• [READING PASSAGE]:
.....
Saturday, 31 July 2010

9th Sunday after Trinity: If you only look down, all you'll see is dirt


Colossians 3:1-11
The New Life in Christ

So if you have been raised with Christ, seek the things that are above, where Christ is, seated at the right hand of God. Set your minds on things that are above, not on things that are on earth, for you have died, and your life is hidden with Christ in God. When Christ who is your life is revealed, then you also will be revealed with him in glory.

Put to death, therefore, whatever in you is earthly: fornication, impurity, passion, evil desire, and greed (which is idolatry). On account of these the wrath of God is coming on those who are disobedient. These are the ways you also once followed, when you were living that life. But now you must get rid of all such things—anger, wrath, malice, slander, and abusive language from your mouth. Do not lie to one another, seeing that you have stripped off the old self with its practices and have clothed yourselves with the new self, which is being renewed in knowledge according to the image of its creator. In that renewal there is no longer Greek and Jew, circumcised and uncircumcised, barbarian, Scythian, slave and free; but Christ is all and in all!
.....
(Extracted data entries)

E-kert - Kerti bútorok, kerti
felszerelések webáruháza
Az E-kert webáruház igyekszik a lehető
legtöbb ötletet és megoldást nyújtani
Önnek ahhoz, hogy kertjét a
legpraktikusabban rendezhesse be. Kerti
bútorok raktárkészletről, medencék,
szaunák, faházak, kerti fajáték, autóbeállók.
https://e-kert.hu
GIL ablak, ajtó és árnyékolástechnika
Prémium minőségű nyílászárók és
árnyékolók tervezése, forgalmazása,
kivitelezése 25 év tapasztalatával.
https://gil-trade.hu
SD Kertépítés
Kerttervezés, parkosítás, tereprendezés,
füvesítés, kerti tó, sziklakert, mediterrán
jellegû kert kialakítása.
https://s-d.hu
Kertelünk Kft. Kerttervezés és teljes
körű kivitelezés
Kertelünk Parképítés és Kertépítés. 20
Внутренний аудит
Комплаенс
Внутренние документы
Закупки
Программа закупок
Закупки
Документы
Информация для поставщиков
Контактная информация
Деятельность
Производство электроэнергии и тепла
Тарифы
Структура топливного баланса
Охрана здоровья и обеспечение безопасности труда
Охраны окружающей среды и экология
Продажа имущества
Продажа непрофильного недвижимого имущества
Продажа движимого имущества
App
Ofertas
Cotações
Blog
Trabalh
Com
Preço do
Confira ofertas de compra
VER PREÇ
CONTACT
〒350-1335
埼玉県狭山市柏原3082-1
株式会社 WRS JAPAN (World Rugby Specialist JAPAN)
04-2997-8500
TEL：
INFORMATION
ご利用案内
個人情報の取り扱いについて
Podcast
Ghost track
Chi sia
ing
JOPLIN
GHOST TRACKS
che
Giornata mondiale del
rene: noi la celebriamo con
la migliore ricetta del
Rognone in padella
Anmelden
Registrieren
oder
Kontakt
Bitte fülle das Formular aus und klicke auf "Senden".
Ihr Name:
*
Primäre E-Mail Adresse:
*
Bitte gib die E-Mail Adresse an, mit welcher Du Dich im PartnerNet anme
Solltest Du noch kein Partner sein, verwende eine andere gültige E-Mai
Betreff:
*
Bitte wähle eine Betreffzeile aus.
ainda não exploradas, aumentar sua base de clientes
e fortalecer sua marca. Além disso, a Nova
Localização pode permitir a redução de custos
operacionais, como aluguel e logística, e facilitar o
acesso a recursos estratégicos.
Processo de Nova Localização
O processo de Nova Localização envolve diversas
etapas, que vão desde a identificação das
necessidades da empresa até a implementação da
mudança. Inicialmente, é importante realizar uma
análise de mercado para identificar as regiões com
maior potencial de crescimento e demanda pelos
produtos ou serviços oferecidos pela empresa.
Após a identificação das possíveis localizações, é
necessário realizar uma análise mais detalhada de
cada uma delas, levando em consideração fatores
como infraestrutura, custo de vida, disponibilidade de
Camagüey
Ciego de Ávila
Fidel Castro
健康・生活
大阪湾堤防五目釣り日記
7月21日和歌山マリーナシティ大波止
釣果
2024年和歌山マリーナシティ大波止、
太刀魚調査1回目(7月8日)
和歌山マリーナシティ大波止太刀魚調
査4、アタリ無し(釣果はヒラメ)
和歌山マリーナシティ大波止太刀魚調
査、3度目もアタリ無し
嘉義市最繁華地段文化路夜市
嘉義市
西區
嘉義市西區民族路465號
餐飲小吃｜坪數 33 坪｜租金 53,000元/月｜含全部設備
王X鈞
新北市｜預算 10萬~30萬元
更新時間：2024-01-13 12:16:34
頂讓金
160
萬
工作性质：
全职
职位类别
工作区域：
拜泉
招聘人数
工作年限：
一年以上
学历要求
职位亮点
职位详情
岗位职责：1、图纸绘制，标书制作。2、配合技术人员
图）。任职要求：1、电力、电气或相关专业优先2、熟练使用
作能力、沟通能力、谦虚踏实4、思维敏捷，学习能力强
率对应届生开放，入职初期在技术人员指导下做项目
.....
• [DIRECTIONS]:
[a] Answer these about the Colossians post:
(i) Which Sunday does the title name?
(ii) Where does the passage say Christ is seated?
(iii) What does the passage call greed?
[b] Rename "Kontakt" to "Kontaktformular" in the stretch of rows from the start through the line containing "Localização pode permitir a redução de custos". Return only that stretch, otherwise unchanged.

• [TASK RESPONSES]:
[a]
(i) The 9th Sunday after Trinity
(ii) At the right hand of God
(iii) Idolatry

[b]
E-kert - Kerti bútorok, kerti
felszerelések webáruháza
Az E-kert webáruház igyekszik a lehető
legtöbb ötletet és megoldást nyújtani
Önnek ahhoz, hogy kertjét a
legpraktikusabban rendezhesse be. Kerti
bútorok raktárkészletről, medencék,
szaunák, faházak, kerti fajáték, autóbeállók.
https://e-kert.hu
GIL ablak, ajtó és árnyékolástechnika
Prémium minőségű nyílászárók és
árnyékolók tervezése, forgalmazása,
kivitelezése 25 év tapasztalatával.
https://gil-trade.hu
SD Kertépítés
Kerttervezés, parkosítás, tereprendezés,
füvesítés, kerti tó, sziklakert, mediterrán
jellegû kert kialakítása.
https://s-d.hu
Kertelünk Kft. Kerttervezés és teljes
körű kivitelezés
Kertelünk Parképítés és Kertépítés. 20
Внутренний аудит
Комплаенс
Внутренние документы
Закупки
Программа закупок
Закупки
Документы
Информация для поставщиков
Контактная информация
Деятельность
Производство электроэнергии и тепла
Тарифы
Структура топливного баланса
Охрана здоровья и обеспечение безопасности труда
Охраны окружающей среды и экология
Продажа имущества
Продажа непрофильного недвижимого имущества
Продажа движимого имущества
App
Ofertas
Cotações
Blog
Trabalh
Com
Preço do
Confira ofertas de compra
VER PREÇ
CONTACT
〒350-1335
埼玉県狭山市柏原3082-1
株式会社 WRS JAPAN (World Rugby Specialist JAPAN)
04-2997-8500
TEL：
INFORMATION
ご利用案内
個人情報の取り扱いについて
Podcast
Ghost track
Chi sia
ing
JOPLIN
GHOST TRACKS
che
Giornata mondiale del
rene: noi la celebriamo con
la migliore ricetta del
Rognone in padella
Anmelden
Registrieren
oder
Kontaktformular
Bitte fülle das Formular aus und klicke auf "Senden".
Ihr Name:
*
Primäre E-Mail Adresse:
*
Bitte gib die E-Mail Adresse an, mit welcher Du Dich im PartnerNet anme
Solltest Du noch kein Partner sein, verwende eine andere gültige E-Mai
Betreff:
*
Bitte wähle eine Betreffzeile aus.
ainda não exploradas, aumentar sua base de clientes
e fortalecer sua marca. Além disso, a Nova
Localização pode permitir a redução de custos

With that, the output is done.